Required action: Copy whichever lines of the data hold the word "flex".

Supplied entries:
•••••

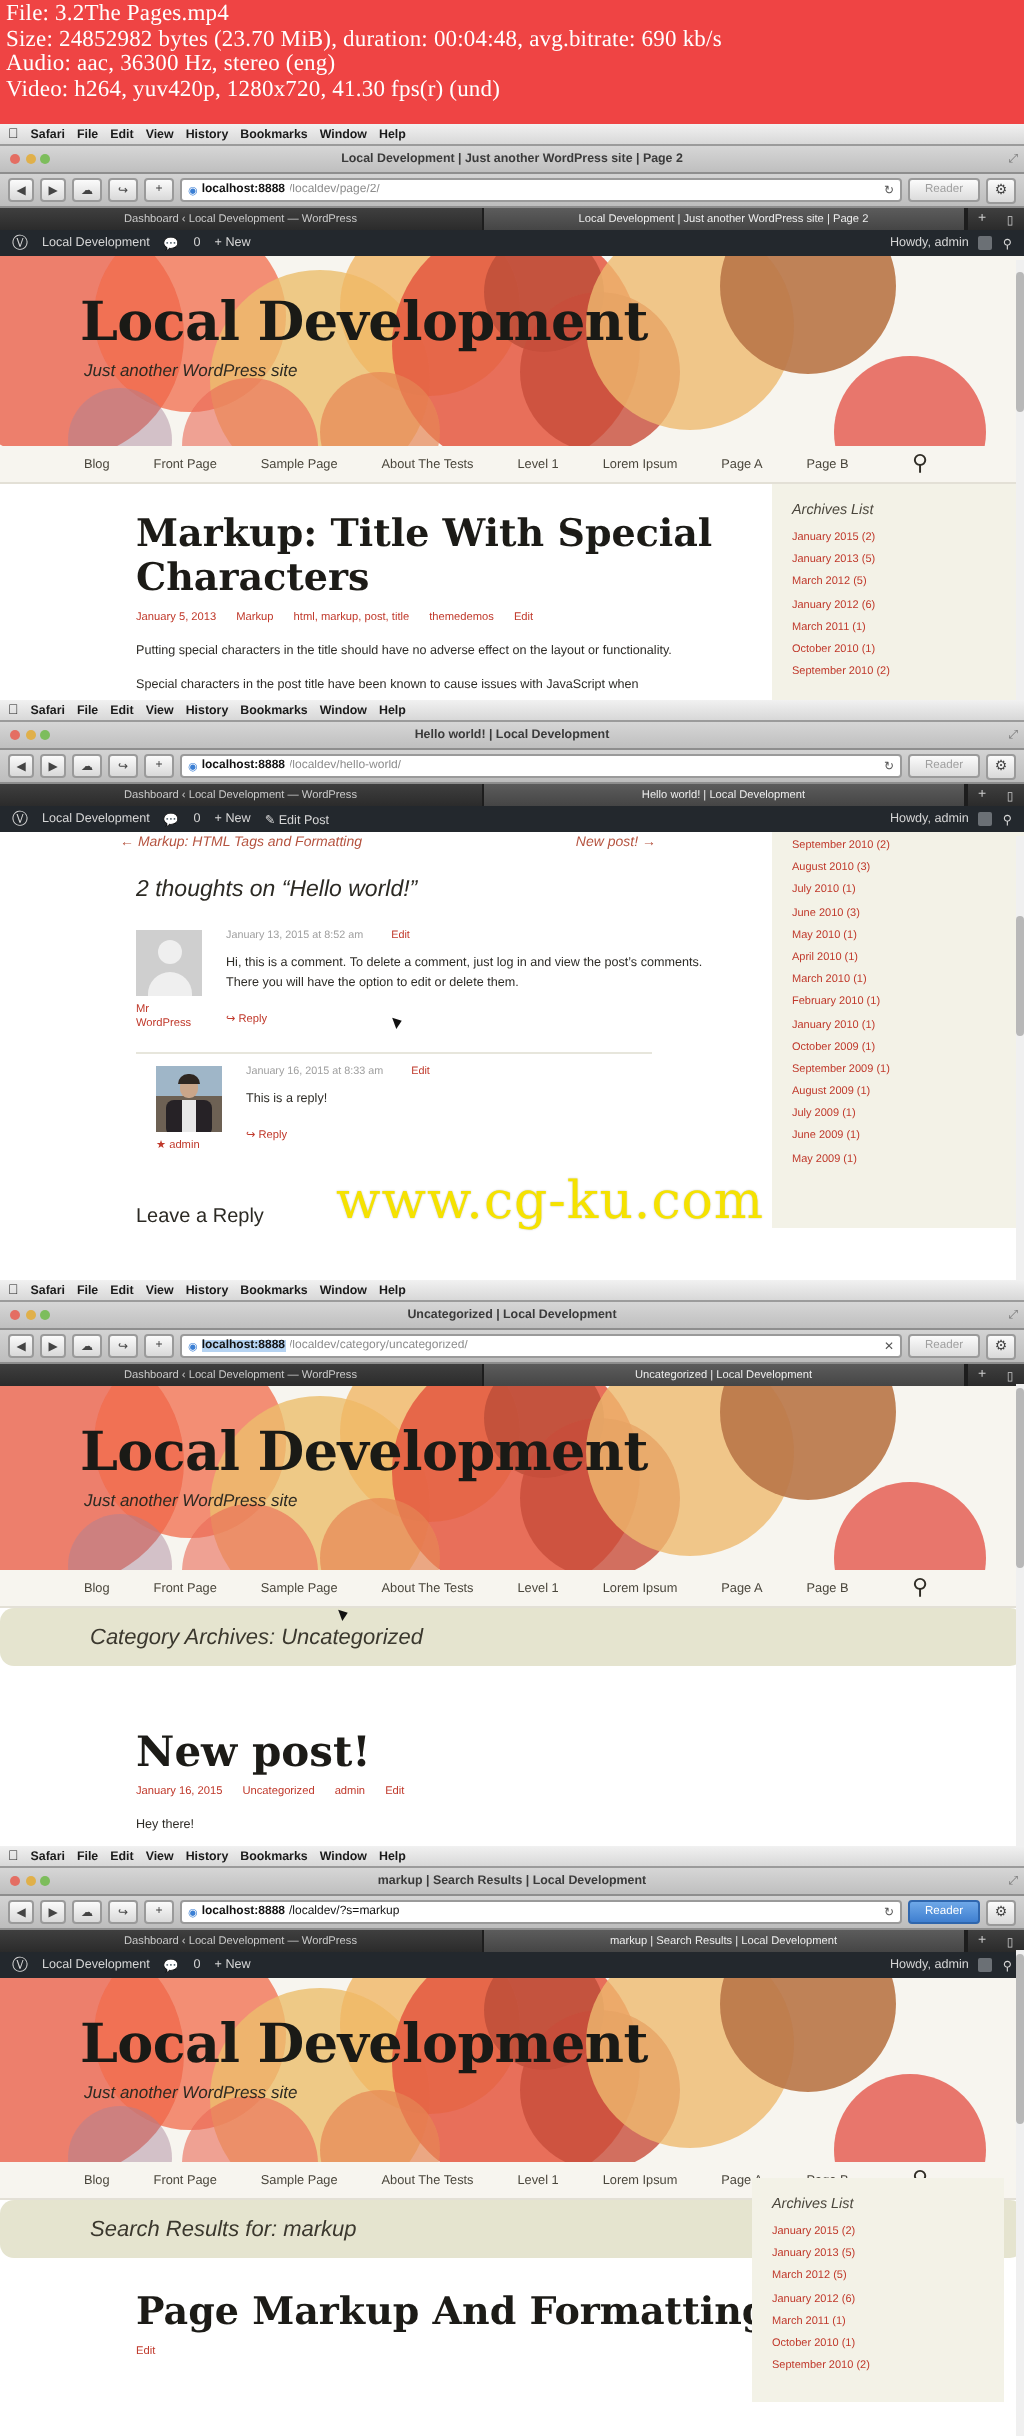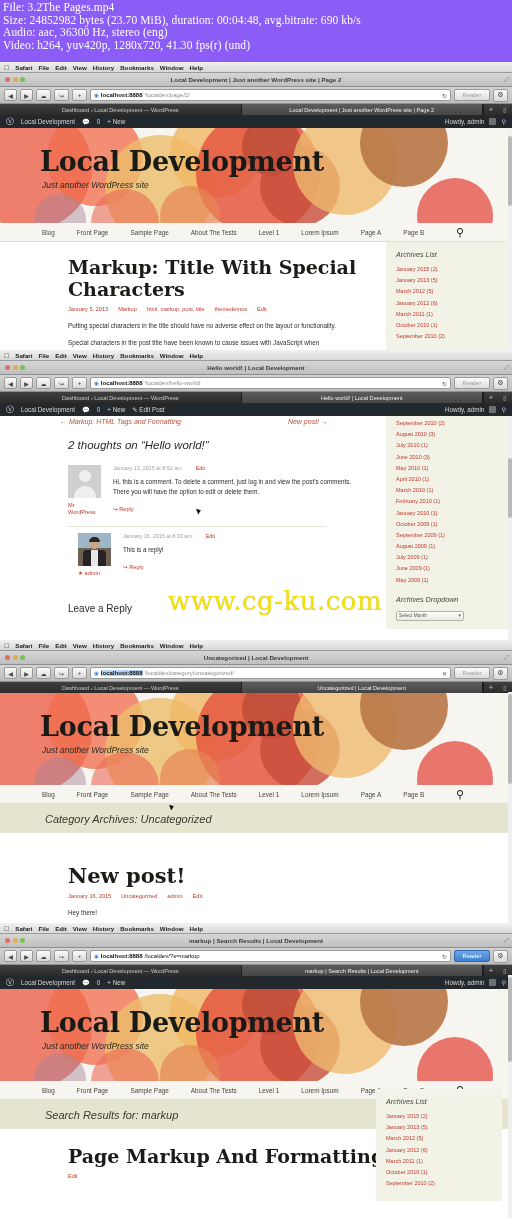--- a/index.html
+++ b/index.html
@@ -1,20 +1,20 @@
 <!DOCTYPE html>
 <html><head>
 <meta charset="utf-8">
 <style>
   html,body{margin:0;padding:0;background:#000;}
   body{width:512px;height:1218px;overflow:hidden;font-family:"Liberation Sans",sans-serif;}
   .page{position:relative;width:512px;height:1218px;background:#000;}
 
   
-  .vinfo{background:#8b5cf6;color:#fff;font-family:"Liberation Serif",serif;
+  .vinfo{background:#ef4444;color:#fff;font-family:"Liberation Serif",serif;
          font-size:11.5px;line-height:12.6px;padding:1px 3px 0 3px;height:62px;box-sizing:border-box;}
   .vinfo div{white-space:nowrap;letter-spacing:.1px;}
 
   
   .panel{position:relative;width:512px;overflow:hidden;background:#fff;}
   .menubar{height:10px;background:linear-gradient(#f1f1f1,#d8d8d8);
            display:flex;align-items:center;gap:6px;padding:0 4px;
            font-size:6.2px;font-weight:bold;color:#1a1a1a;border-bottom:1px solid #9b9b9b;}
   .menubar .apple{font-size:7px;line-height:7px;}
   .menubar span{white-space:nowrap;}
@@ -66,21 +66,21 @@
   .sitehead{position:relative;height:95px;overflow:hidden;background:#f7f5ef;}
   .sitehead svg{position:absolute;inset:0;}
   .sitetitle{position:absolute;left:40px;top:18px;font-family:"DejaVu Serif",serif;
              font-weight:bold;font-size:27px;color:#1a1a16;letter-spacing:-.3px;}
   .sitetag{position:absolute;left:42px;top:52px;font-family:"Liberation Sans",sans-serif;
            font-style:italic;font-size:8.5px;color:#2d2a22;}
   .navbar{height:18px;background:#f7f5ef;border-bottom:1px solid #e3e0d6;
           display:flex;align-items:center;padding-left:42px;gap:22px;position:relative;}
   .navbar a{font-size:6.4px;color:#4a463c;text-decoration:none;white-space:nowrap;}
   .searchico{position:absolute;right:48px;font-size:11px;color:#2f2c25;line-height:11px;}
-  .pagebanner{background:#e5e4cf;height:29px;display:flex;align-items:center;padding-left:45px;}
+  .pagebanner{background:#e5e4cf;height:29px;display:flex;align-items:center;padding-left:45px;border-radius:7px;}
   .pagebanner span{font-family:"Liberation Sans",sans-serif;font-style:italic;font-size:11px;color:#3b382e;}
 
   .content{display:flex;padding:0;background:#fff;}
   .main{flex:1;padding:14px 10px 0 68px;}
   .posttitle{font-family:"DejaVu Serif",serif;font-weight:bold;font-size:19px;
              line-height:22px;color:#1c1b17;margin:0 0 6px 0;}
   .postmeta{display:flex;gap:10px;font-size:5.6px;color:#c0392b;margin-bottom:9px;flex-wrap:wrap;}
   .postmeta span{white-space:nowrap;}
   .postbody p{font-size:6.3px;line-height:9.5px;color:#2e2c27;margin:0 0 7px 0;}
 
@@ -382,27 +382,20 @@
           <li>March 2010 (1)</li>
           <li>February 2010 (1)</li>
           <li>January 2010 (1)</li>
           <li>October 2009 (1)</li>
           <li>September 2009 (1)</li>
           <li>August 2009 (1)</li>
           <li>July 2009 (1)</li>
           <li>June 2009 (1)</li>
           <li>May 2009 (1)</li>
         </ul>
-        <div class="dropdownwidget" style="padding-left:0;margin-top:12px;">
-          <div class="widgettitle">Archives Dropdown</div>
-          <div class="selectbox">
-            <span>Select Month</span>
-            <span>▾</span>
-          </div>
-        </div>
       </div>
     </div>
     <div class="cursor" style="left:197px;top:158px;"></div>
     <div class="scroll" style="top:68px;height:222px;">
       <i style="top:40px;height:60px;"></i>
     </div>
   </div>
 
   <div class="panel" style="height:283px;">
     <div class="menubar">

•••••

Answer to the exercise:
            display:flex;align-items:center;gap:6px;padding:0 4px;
           display:flex;align-items:center;padding-left:42px;gap:22px;position:relative;}
-  .pagebanner{background:#e5e4cf;height:29px;display:flex;align-items:center;padding-left:45px;}
+  .pagebanner{background:#e5e4cf;height:29px;display:flex;align-items:center;padding-left:45px;border-radius:7px;}
   .content{display:flex;padding:0;background:#fff;}
   .main{flex:1;padding:14px 10px 0 68px;}
   .postmeta{display:flex;gap:10px;font-size:5.6px;color:#c0392b;margin-bottom:9px;flex-wrap:wrap;}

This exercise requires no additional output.